In the summer of 1996 the top two technology members of Lou Dobb's team, Sam Edge and Nils Lahr, threatened to quit CNNfn if changes were not made to allow them more creative control in implementing new technologies. Additionally, they wanted some level of credit and increased internal recognition through proposed promotions. Dobbs tried to keep these key members of the team at CNNfn by offering them higher wages and even went as far as to suggest that he would create an entire company dedicated to high-technology research in connection with Gartner such that the advancements that were made would become knowledge that could be sold to others.

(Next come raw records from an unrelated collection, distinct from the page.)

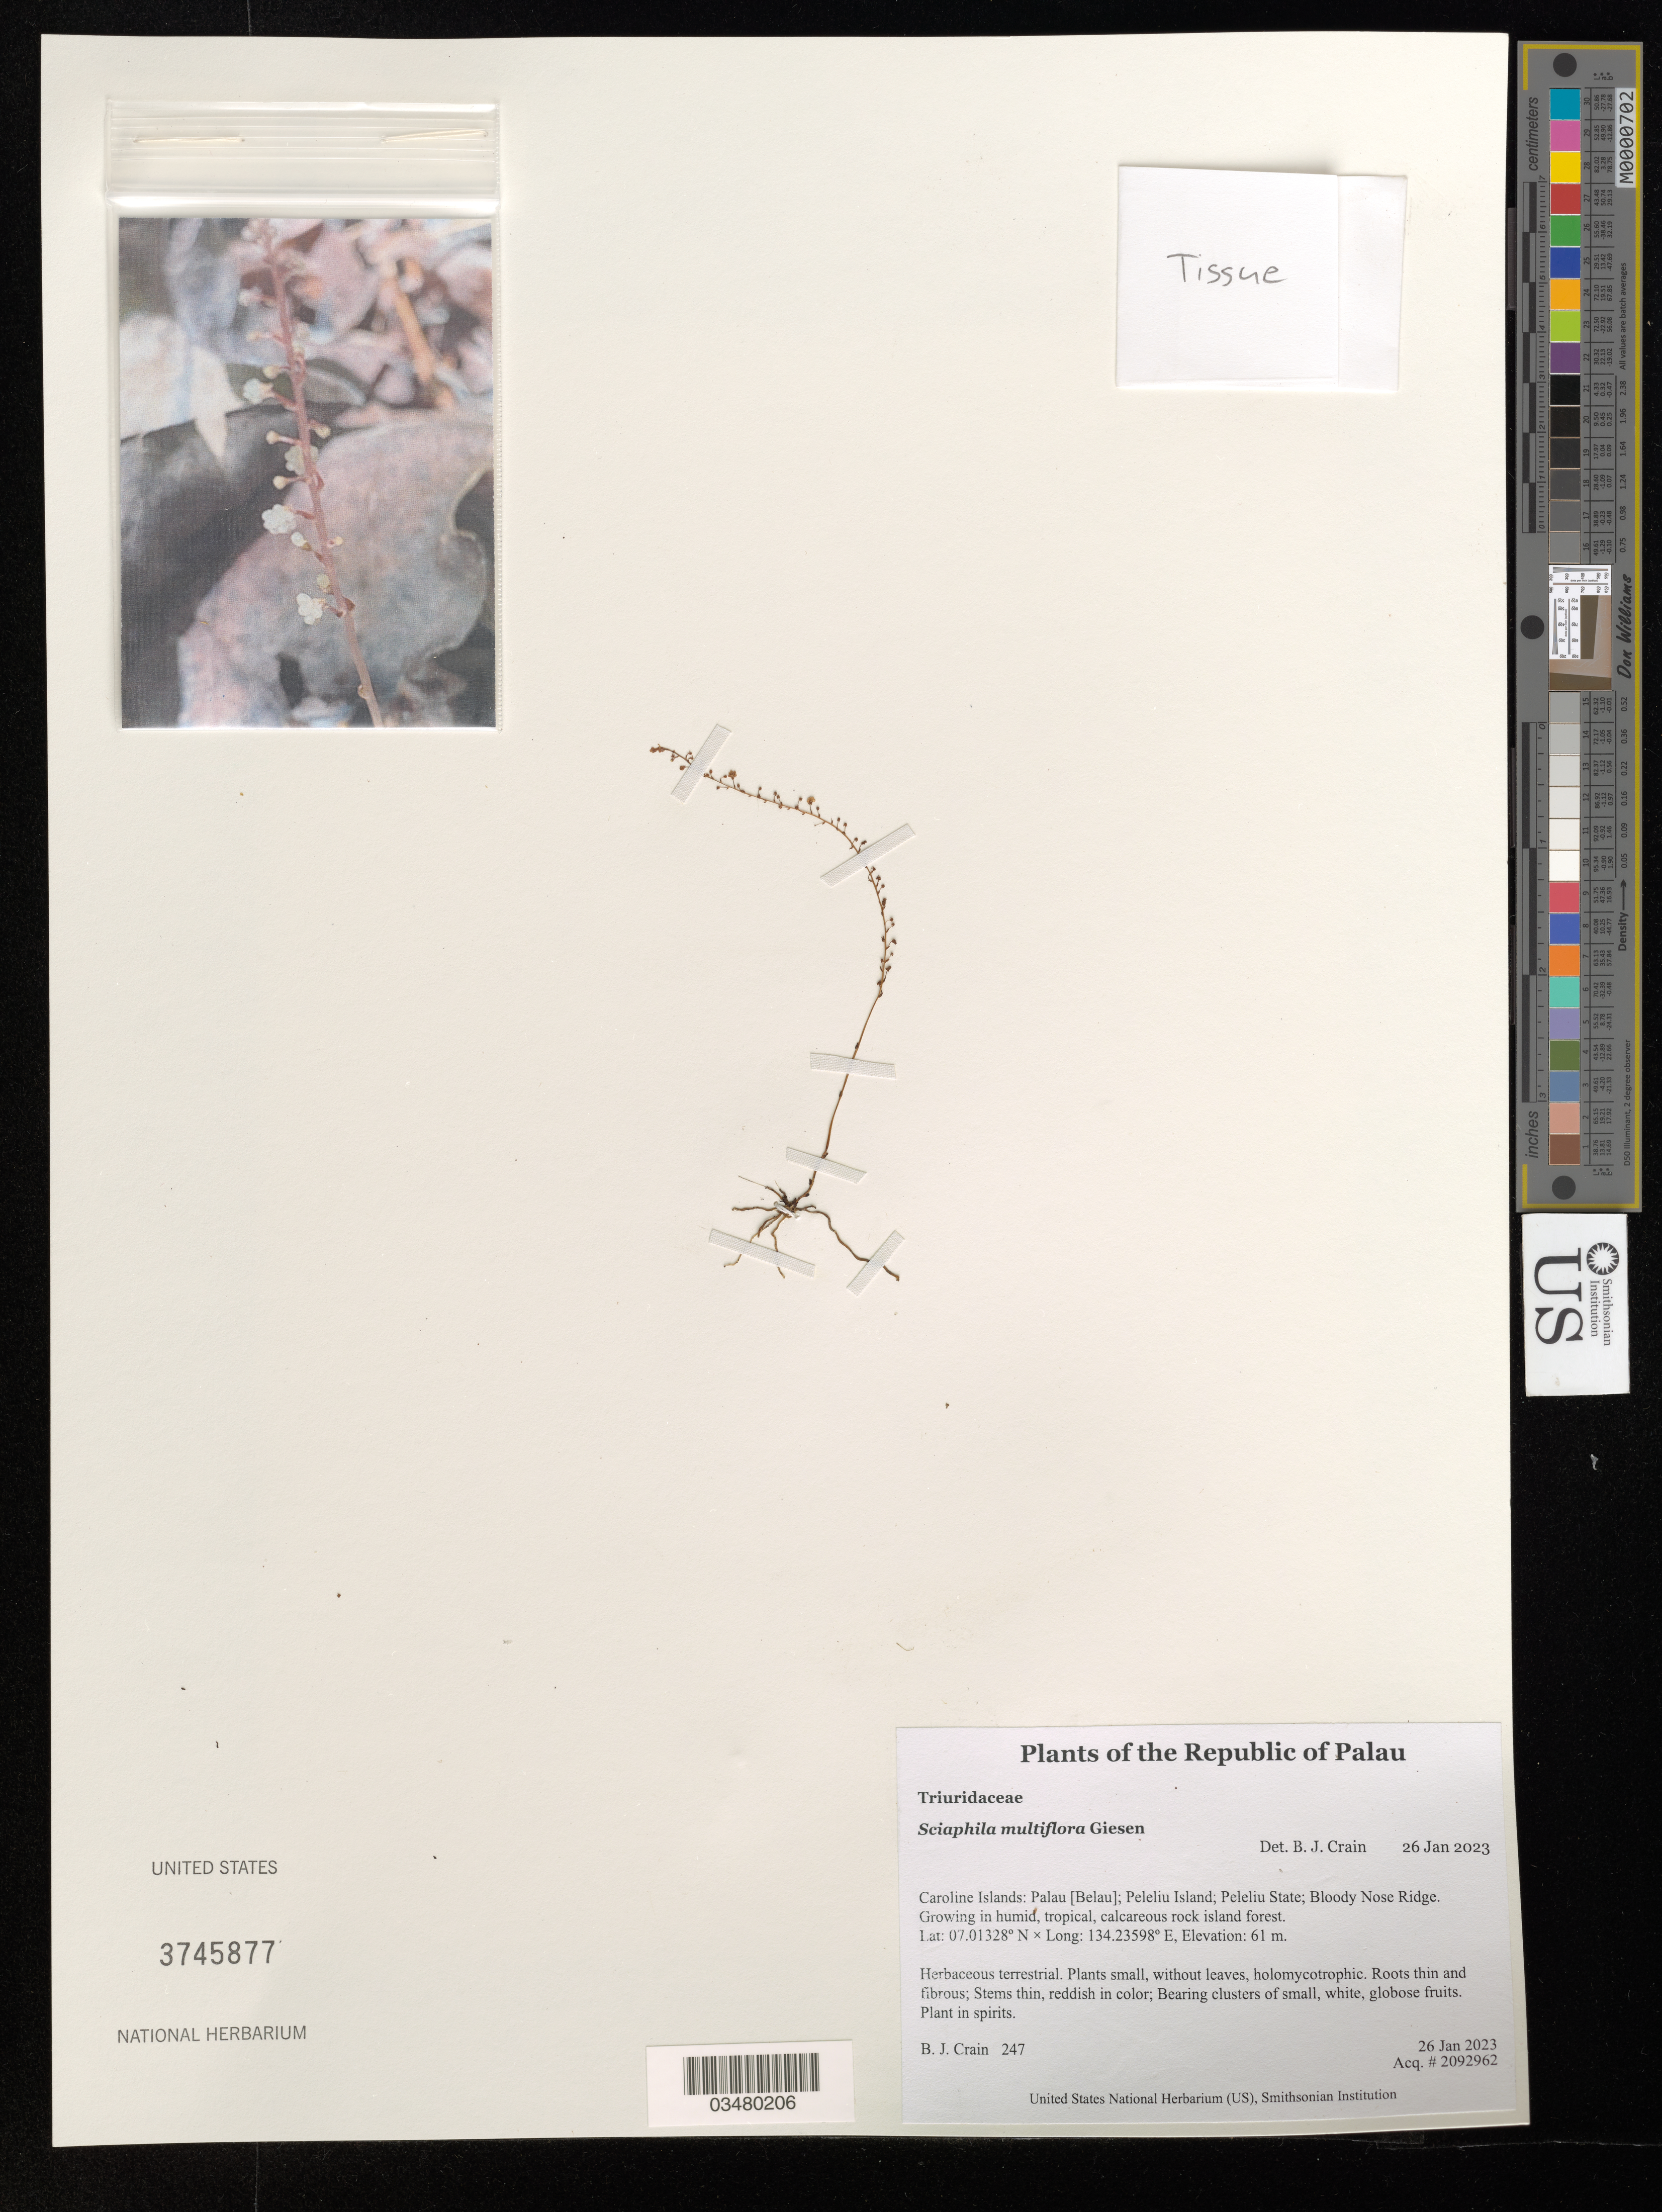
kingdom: Plantae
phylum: Tracheophyta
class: Liliopsida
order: Pandanales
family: Triuridaceae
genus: Sciaphila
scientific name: Sciaphila multiflora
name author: Giesen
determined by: Crain, B. J., (SERC), Smithsonian Environmental Research Center (UNITED STATES)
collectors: B. J. Crain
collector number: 247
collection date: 2023-01-26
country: Palau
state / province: Peleliu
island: Peleliu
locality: Bloody Nose Ridge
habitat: Humid, tropical, calcareous rock island forest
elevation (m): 61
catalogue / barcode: US 3745877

However Dobbs was unable to make this happen quickly inside of CNN as there was resistance from Turner and others. In late 1996, Edge moved to CNN in Atlanta, Georgia, and Lahr left to join the startup VXtreme (which was later purchased by Microsoft and became what is now the Windows Media). Dobbs made a last-ditch attempt to keep Nils inside CNN by attempting to sue him, claiming there were "important" and "unfinished" duties that required his attention at CNNfn. The lawsuit, however, was thrown out and Lahr was allowed to leave. Shortly after, Dobbs quit CNNfn and, as promised, started his own company, Space.com.